Environments are first-class objects in MIT/GNU Scheme. This is neat, because an integral part of the lexical structure of a Scheme is also a data-structure in its own right, able to encode data and behavior. In fact, the environment data structure is precisely what Yegge calls property lists, maps that can be linked up with inheritance. So not only is it a data structure, it's a highly general one too.

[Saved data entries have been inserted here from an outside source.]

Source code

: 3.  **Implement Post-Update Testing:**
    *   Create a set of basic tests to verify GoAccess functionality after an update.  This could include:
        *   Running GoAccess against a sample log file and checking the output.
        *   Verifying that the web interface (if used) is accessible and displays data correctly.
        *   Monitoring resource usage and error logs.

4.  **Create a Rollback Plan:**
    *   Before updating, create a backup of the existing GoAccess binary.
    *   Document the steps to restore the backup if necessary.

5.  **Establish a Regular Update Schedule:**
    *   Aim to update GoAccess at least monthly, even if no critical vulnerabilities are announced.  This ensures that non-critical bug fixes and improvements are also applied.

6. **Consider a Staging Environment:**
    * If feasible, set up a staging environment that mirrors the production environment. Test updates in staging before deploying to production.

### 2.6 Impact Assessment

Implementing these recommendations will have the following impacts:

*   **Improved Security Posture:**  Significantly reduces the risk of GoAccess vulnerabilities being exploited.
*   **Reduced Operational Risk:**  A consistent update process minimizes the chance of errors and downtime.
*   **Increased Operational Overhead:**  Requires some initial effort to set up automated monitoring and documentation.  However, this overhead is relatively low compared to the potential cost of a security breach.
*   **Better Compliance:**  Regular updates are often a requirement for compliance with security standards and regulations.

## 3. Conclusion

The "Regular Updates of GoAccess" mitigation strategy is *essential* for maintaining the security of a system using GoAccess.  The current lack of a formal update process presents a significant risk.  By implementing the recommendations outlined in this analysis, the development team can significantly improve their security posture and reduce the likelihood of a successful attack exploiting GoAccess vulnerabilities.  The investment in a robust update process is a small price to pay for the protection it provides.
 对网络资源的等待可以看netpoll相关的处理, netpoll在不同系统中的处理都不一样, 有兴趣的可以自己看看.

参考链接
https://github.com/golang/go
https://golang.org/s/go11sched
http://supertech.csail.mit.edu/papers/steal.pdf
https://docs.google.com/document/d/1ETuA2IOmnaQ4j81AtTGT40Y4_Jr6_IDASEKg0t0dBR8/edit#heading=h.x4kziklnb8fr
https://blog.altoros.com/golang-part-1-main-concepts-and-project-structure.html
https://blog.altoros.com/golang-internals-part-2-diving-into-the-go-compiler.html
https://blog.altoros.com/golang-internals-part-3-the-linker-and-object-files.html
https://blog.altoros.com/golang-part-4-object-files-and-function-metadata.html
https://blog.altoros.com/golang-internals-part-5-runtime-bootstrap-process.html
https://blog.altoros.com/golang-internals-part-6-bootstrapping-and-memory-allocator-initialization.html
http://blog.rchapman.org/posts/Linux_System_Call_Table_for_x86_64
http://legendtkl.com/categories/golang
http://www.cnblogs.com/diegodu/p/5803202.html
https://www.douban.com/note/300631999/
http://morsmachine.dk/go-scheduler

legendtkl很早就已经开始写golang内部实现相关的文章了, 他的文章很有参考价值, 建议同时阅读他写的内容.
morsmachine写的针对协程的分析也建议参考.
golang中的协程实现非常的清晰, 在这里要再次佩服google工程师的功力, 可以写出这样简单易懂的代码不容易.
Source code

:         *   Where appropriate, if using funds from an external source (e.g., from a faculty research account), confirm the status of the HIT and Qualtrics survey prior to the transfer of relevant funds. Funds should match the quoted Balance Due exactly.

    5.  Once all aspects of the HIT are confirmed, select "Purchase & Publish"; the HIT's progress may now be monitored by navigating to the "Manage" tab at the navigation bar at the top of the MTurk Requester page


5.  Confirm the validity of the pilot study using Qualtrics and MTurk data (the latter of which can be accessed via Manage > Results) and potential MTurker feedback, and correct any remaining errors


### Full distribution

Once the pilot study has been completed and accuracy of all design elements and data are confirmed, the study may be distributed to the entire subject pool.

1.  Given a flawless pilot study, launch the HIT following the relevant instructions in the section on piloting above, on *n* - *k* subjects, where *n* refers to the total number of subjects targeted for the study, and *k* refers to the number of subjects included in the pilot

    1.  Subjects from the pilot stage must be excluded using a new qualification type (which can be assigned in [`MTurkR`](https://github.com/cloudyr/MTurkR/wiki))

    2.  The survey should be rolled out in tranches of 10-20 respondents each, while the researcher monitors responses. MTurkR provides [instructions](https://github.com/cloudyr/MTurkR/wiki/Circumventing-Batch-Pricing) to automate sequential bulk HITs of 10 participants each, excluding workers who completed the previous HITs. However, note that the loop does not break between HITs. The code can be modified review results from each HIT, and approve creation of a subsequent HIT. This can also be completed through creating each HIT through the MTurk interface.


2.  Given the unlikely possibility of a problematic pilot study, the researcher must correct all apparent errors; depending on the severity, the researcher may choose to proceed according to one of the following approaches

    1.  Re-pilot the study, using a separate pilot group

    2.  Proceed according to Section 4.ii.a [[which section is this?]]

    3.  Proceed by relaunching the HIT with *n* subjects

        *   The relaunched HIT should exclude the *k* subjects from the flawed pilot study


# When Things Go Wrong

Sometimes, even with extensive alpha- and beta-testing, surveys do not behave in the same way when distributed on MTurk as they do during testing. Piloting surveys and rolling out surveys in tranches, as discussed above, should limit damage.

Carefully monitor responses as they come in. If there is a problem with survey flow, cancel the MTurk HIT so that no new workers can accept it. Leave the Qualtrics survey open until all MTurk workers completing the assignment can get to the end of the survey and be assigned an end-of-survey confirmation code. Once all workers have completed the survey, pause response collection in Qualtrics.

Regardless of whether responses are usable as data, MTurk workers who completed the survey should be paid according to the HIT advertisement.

Even without the ability to pass around an environment as a first class variable, you can still leverage its syntactic ties to stash away local state in an object-oriented manner. The data is only accessible inside procedures that pointed to the appropriate environment frame, and traditionally the closure returns a lambda (with its double-bubble pointed to the newly born environment frame) that acts as the only interface into the enclosing state. This requires a fair amount of boilerplate, since this lambda has to support every possible operation you might want to do to the innards of the function.
With a first class environment object, however, you can futz around with the closure's bindings arbitrarily. Unfortunately, there's no way to directly get-current-environent (except for the top-level REPL environment, which doesn't count), so we resort to the following trick:
(procedure-environment (lambda () '()))
procedure-environment can grab the environment pointer from the double-bubble for some procedure. So, we force the creation of a double-bubble pointing to the environment we care about with the empty lambda.
I most recently used this technique in a 6.945 project, in which I used a lambda to generate a bunch of procedures with various parameters swapped out (encouraging code-reuse), something akin to the time-honored trick of including C files multiple times with different macro definitions. Instead of returning these procedures as a hash-table which then people would have to explicitly call, I just returned the environment, and thus any consumer could enter "a different universe" by using an appropriate environment.
Scheme is pretty unique in its celebration of environments as first-class objects. I could try this trick in Python, but the func_closure attribute on functions is read-only, and also Python has some pretty lame scoping rules. A shame, since this technique allows for some lovely syntactic simplifications.
Comment. Oleg Kiselyov writes in to mention that "MIT Scheme specifically is unique in its celebration of environments as first class environments," and notes that even some developers of MIT scheme have second thoughts about the feature. It makes code difficult to optimize, and is both theoretically and practically dangerous: theoretically dangerous since environments are really an implementation detail, and practically dangerous because it makes it very difficult to reason about code.
From in-person discussions, I'm not surprised that Sussman's favored dialect of Scheme allows such a dangerous feature; Sussman has always been in favor of letting people have access to dangerous toys and trusting them to use them correctly.